By the time the Rockwell show arrives, the museum will have shown off the new building and recently purchased commissions for several months, Wheeler said.
"I hadn't thought of the Rockwell as being a focus," he said. "I've really been thinking of opening the new building as the focus."
The focus of the new works in the building has been on the more than 20 casts of sculptures by Auguste Rodin. The museum also will soon be home to several new pieces of modern art: a 43-foot stainless tree sculpture titled "Askew" by Roxy Paine commissioned for the front of the building; "Doors of Jerusalem I, II & III" by Jaume Plensa; and a metal sculpture by El Anatsui. The museum also hopes to acquire a 22-foot sculpture by Ursula von Rydingsvard for the side of the building.

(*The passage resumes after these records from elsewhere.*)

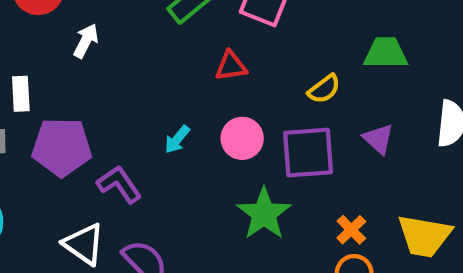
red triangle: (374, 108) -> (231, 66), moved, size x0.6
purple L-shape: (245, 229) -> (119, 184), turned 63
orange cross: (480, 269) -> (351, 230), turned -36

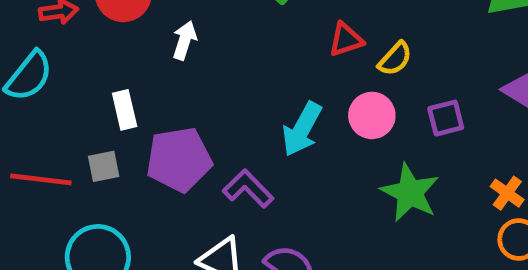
yellow semicircle: (324, 89) -> (395, 59), moved
cyan arrow: (177, 139) -> (302, 129), size x1.6
purple square: (308, 153) -> (446, 118), size x0.6

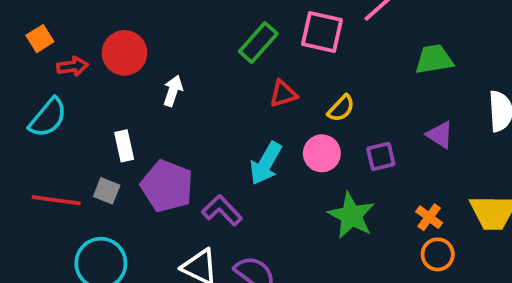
red triangle: (346, 40) -> (283, 94), moved
purple pentagon: (179, 159) -> (167, 186), turned 30
gray square: (104, 166) -> (107, 191), turned 32

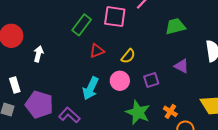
orange cross: (429, 217) -> (170, 111), moved

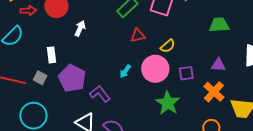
purple triangle: (182, 66) -> (218, 65), turned -35
pink circle: (120, 81) -> (155, 69), size x1.4
cyan arrow: (91, 88) -> (125, 71), size x0.6
orange cross: (170, 111) -> (214, 92), moved, size x1.5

For the second special exhibition, it's back to old masters that have drawn the museum's biggest crowds. After successful exhibits of Picasso, Monet and Rodin over the years, the museum will showcase works by Rembrandt, drawn from U.S. collections.
The choice of Rockwell is understandable, said Selma Holo, director of the Fisher Museum of Art at the University of Southern California and the International Museum Institute. Holo is chief editor of a book titled "Beyond the Turnstile: Lasting Values for Today's Museums" that will be published in spring 2009.
"The fact is that a museum like the North Carolina Museum of Art is making an effort to please all the people all the time," Holo said. "Since that can't happen all at the same time, then you'll see a series of rotating exhibitions, some of which will be more adventurous than others."
Rockwell's Saturday Evening Post covers portrayed American life and values. But when he began working for Look magazine in 1963, Rockwell switched gears and focused on civil rights and poverty.
The exhibition will include some original paintings that were reproduced for Look, along with tear sheets of some of those covers.
Wheeler said he expected the show to attract more than 100,000 people, but fewer than the record 214,000 that viewed the Monet show in 2007.